Sync Strategies

How rawquery keeps your data in sync - and how to pick the right mode for each table.

Overview

When rawquery syncs data from a source, it needs a strategy: should it replace everything, append new records, or merge changes? The answer depends on what kind of data you have.

rawquery supports 4 sync modes. Most of the time, you don't need to choose - rawquery picks the right default based on what the source supports. But you can override it per stream if needed.

The 4 Modes

Full Refresh

Mode: full_refresh

Drops and replaces all data on every sync. The simplest mode - no state to track, no edge cases.

Use for: Small reference tables, config data, lookup tables, or any source without a reliable cursor field.

Example: A products table with 500 rows. It's small enough to re-sync fully every time, and you always get a clean snapshot.

Trade-off: Slower for large tables since it re-fetches everything. Not suitable for tables with millions of rows.

Append

Mode: incremental

Fetches only new records since the last sync using a cursor field (typically created_at or an auto-incrementing ID). New records are appended to the table.

Use for: Immutable, append-only data - event logs, charges, page views, audit trails.

Example: Stripe charges. Each charge is created once and never updated. Append mode fetches only charges created since the last sync.

Trade-off: Does not capture updates to existing records. If a record changes after it was synced, the table will have stale data.

Merge

Mode: incremental_dedupe

Fetches new records, then deduplicates on the primary key. If a record with the same key already exists, the newer version wins. This is an upsert.

Use for: Entities that change over time - customers, subscriptions, products, deals.

Example: HubSpot contacts. A contact's email or lifecycle stage can change. Merge mode fetches recent changes and updates the existing record in place.

How dedup works: After fetching new records, rawquery reads the existing table, concatenates old + new, groups by primary key, and keeps the last occurrence. The table is then overwritten with the deduplicated result.

Trade-off: Slightly more expensive than append since it reads the existing table to deduplicate. Best for tables where updates are common and you need the latest state.

Window

Mode: window

Re-syncs a sliding window of the last N days. Data outside the window is kept as-is; data inside the window is replaced entirely with fresh data from the source.

Use for: Analytics data that gets updated retroactively - ad spend, attribution data, metrics that are revised after the fact.

Example: Google Ads data where conversions are attributed up to 30 days after a click. A 30-day window ensures you always have the latest attribution data.

Configuring window size: Select "Window" in the sync mode dropdown for a stream, then set the number of days in the input that appears.
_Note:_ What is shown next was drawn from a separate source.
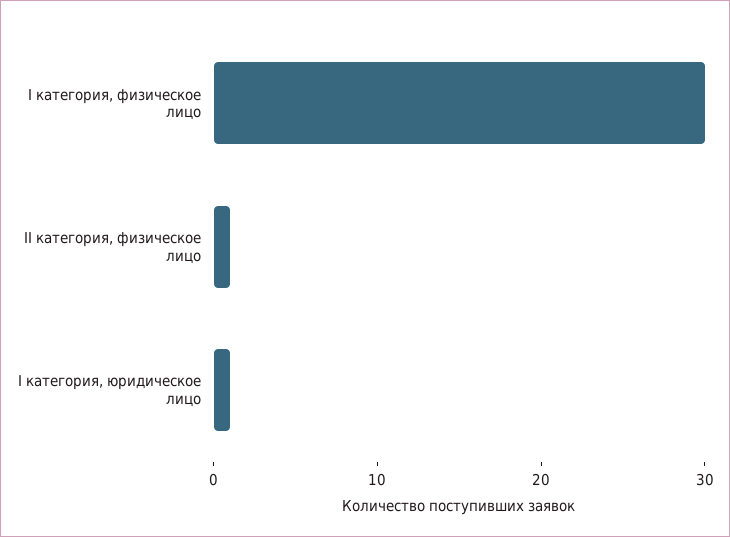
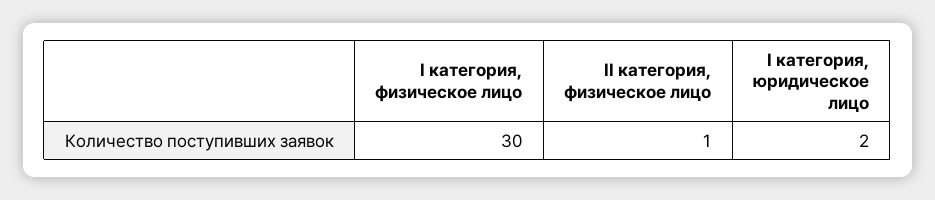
I категория, юридическое лицо: 1 -> 2

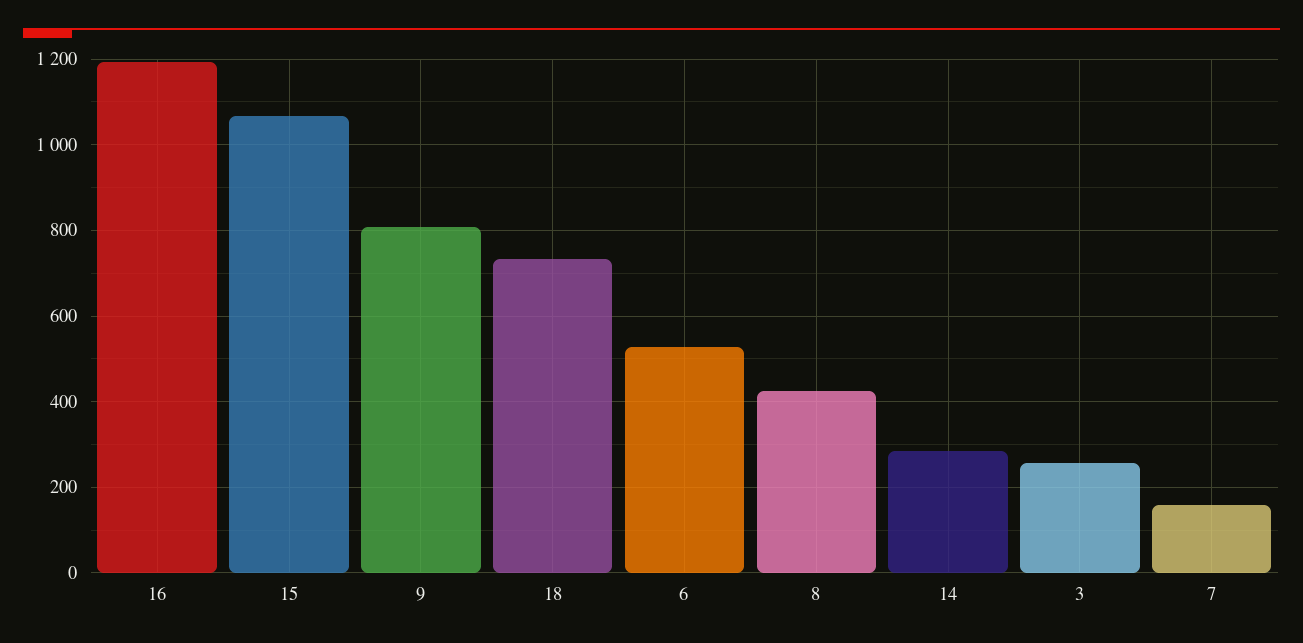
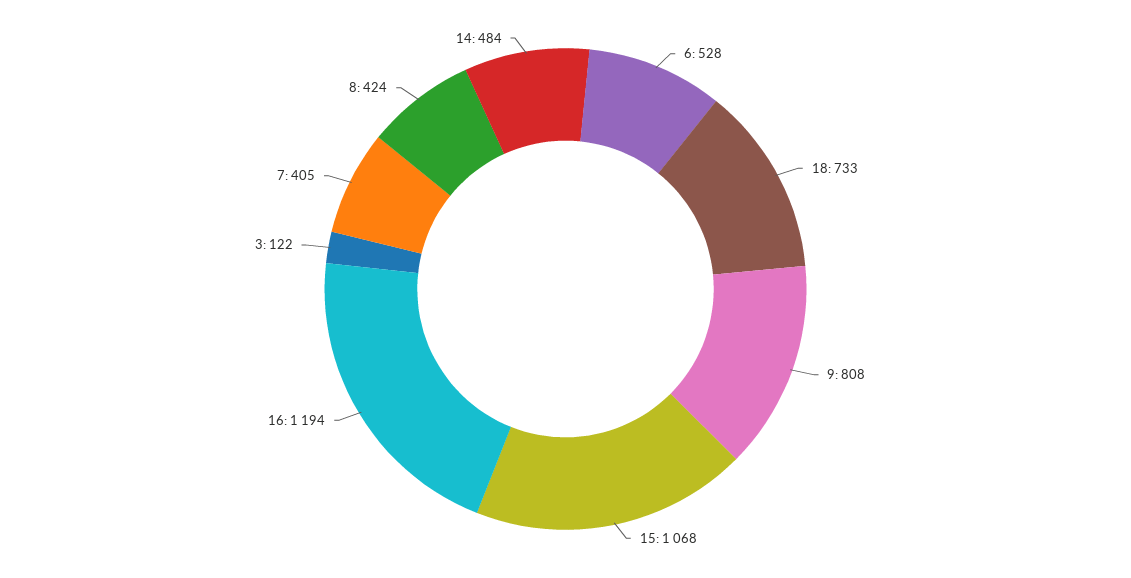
14: 280 -> 484
3: 260 -> 122
7: 160 -> 405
Default is 30 days. From the CLI: rq connections update my-conn --sync-mode prices:window:30.

Trade-off: Re-fetches more data than append, but less than full refresh. The window size is a trade-off between freshness and sync speed.

Smart Defaults

Each connector declares what sync modes each stream supports and which one is the default. rawquery picks the right mode automatically:

Streams with a cursor field (e.g. created_at) default to incremental (append)
Streams without a cursor field default to full refresh
Streams with a primary key can use incremental_dedupe (merge) if you enable it
Window mode is opt-in and requires you to set the window size

You can override the sync mode per stream in the connection settings.

When to Use Each

Question	Mode
Small table, no cursor, need a clean snapshot?	`full_refresh`
Records are created but never updated?	`incremental`
Records can be created or updated?	`incremental_dedupe`
Data is revised retroactively in a time window?	`window`

First Sync Behavior

On the first sync, all modes behave the same: they fetch all available data and write it to a new table. The sync mode only matters on subsequent syncs, when there is already existing data to work with.

After the first sync, rawquery stores a cursor value (for incremental and incremental_dedupe modes) so the next sync picks up where it left off.